Horizontal Reference Datum
When you need to accurately enter latitude and longitude coordinates in a GIS, the first step is to give it a datum. A geodetic datum uniquely defines all locations on Earth with coordinates.
Because where would you be on Earth without having reference to it?
Because the Earth is curved and in GIS we deal with flat map projections, we need to accommodate both the curved and flat views of the world. In surveying and geodesy, we accurately define these properties with geodetic datums.
We begin modelling the Earth with a sphere or ellipsoid. Over time, surveyors have gathered a massive collection of surface measurements to more reliably estimate the ellipsoid.
When you combine these measurements, we arrive at a geodetic datum. Datums precisely specify each location on Earth’s surface in latitude and longitude. For example, NAD27, NAD83 and WGS84 are geodetic datums.
A Mammoth Collection of Survey Benchmarks
In order to create a geodetic datum, surveyors undertook a mammoth collection of monument locations in the late 1800s. Surveyors installed brass or aluminum disks at each reference location.
Each monument location was connected using mathematical techniques like triangulation.
From the unified network of survey monument, the result of triangulation was the North American Datum of 1927 (NAD 27). After, geodesists developed the more accurate NAD 83, which we still use today. NAD 27 and NAD 83 provide a frame of reference for latitude and longitude locations on Earth.
Surveyors now rely almost exclusively on the Global Positioning System (GPS) to identify locations on the Earth and incorporate them into existing geodetic datums.

> _PROVIDED DATA_:
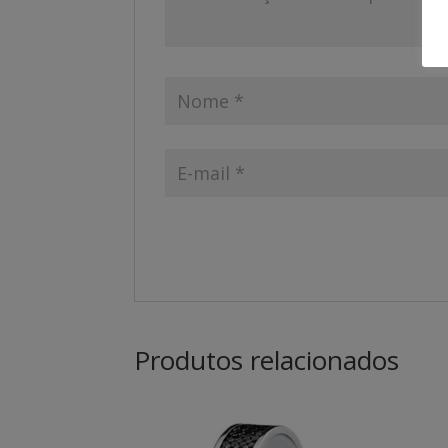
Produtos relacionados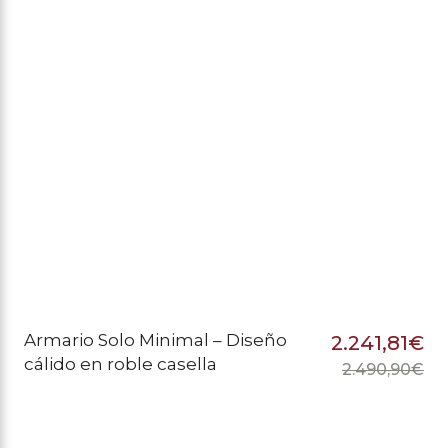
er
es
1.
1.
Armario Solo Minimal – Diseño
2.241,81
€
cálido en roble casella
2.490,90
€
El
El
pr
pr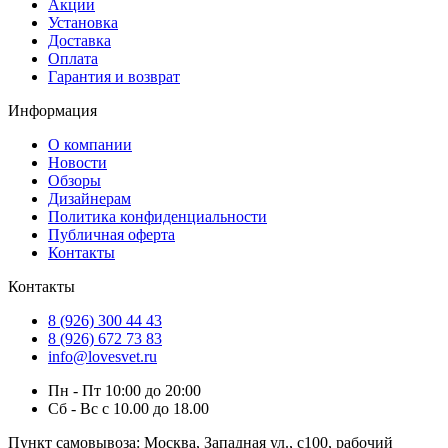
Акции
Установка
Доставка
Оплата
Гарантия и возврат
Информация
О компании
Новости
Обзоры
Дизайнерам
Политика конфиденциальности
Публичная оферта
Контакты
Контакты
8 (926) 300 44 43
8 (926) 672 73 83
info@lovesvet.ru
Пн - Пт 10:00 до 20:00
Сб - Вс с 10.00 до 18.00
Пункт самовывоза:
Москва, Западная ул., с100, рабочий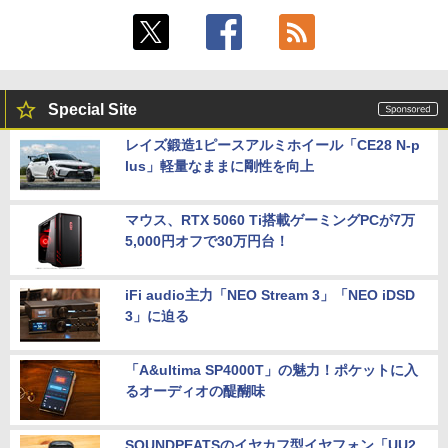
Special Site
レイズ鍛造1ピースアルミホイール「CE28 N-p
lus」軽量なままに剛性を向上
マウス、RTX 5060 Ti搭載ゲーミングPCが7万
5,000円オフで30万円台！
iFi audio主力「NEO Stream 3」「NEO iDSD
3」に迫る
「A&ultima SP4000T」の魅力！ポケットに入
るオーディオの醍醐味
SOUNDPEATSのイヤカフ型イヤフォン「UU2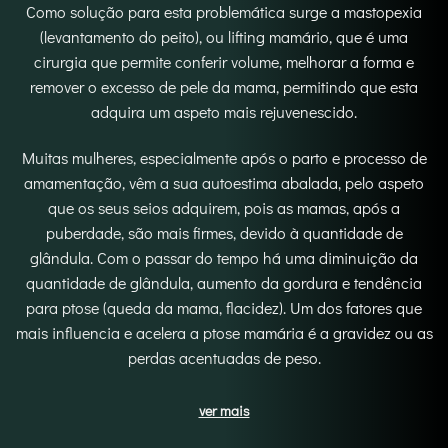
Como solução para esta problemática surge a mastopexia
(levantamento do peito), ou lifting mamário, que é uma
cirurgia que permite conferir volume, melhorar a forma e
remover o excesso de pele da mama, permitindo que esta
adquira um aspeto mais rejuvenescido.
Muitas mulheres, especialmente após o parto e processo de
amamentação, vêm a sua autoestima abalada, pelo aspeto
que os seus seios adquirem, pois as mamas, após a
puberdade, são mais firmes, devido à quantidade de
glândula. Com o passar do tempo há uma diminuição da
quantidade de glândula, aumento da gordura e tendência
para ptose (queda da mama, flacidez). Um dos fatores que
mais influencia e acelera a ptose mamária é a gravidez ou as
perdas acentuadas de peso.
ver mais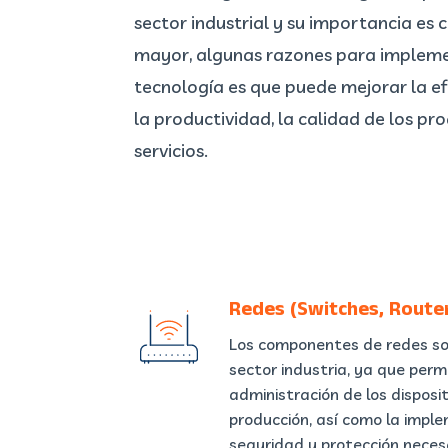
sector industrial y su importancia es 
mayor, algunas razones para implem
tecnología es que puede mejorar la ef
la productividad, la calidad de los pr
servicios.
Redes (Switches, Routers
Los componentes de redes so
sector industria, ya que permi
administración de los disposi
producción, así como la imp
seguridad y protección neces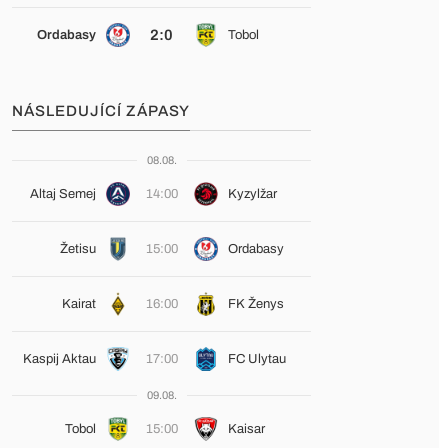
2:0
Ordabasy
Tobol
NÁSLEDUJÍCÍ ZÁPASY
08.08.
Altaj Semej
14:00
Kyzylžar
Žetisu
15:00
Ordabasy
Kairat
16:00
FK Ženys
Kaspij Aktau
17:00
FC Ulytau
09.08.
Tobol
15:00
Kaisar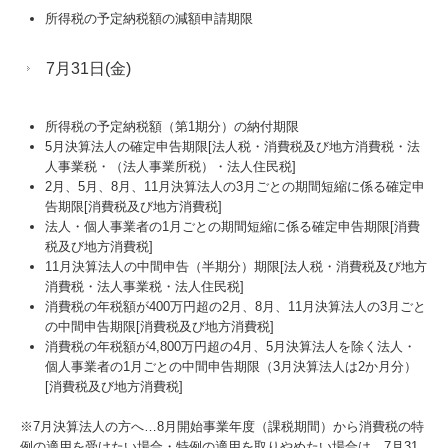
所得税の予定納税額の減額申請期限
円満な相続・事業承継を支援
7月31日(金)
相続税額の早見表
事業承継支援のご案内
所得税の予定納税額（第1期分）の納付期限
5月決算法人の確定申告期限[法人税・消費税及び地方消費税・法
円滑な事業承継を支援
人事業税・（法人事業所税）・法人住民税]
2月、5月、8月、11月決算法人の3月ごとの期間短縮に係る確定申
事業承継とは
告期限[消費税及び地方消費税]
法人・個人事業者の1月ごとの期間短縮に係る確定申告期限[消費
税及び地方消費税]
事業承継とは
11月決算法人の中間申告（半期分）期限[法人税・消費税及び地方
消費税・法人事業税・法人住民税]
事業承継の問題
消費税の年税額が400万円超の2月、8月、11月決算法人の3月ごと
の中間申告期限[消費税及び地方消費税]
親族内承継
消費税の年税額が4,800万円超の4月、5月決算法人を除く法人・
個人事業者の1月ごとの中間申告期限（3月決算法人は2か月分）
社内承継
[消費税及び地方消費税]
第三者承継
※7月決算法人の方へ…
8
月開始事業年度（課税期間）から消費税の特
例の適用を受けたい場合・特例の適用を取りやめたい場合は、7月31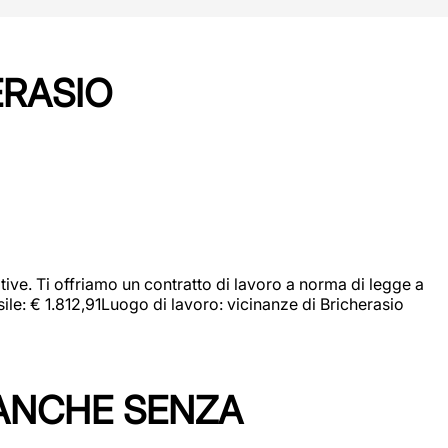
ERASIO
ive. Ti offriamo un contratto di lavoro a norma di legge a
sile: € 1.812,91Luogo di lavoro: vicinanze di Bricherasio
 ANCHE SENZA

> _EXERCISE DIRECTIONS_:
Extract the passage of the horizontal datum text between "We begin modelling" and "estimate the ellipsoid.", inclusive, copying it word for word.

> _RESULT_:
We begin modelling the Earth with a sphere or ellipsoid. Over time, surveyors have gathered a massive collection of surface measurements to more reliably estimate the ellipsoid.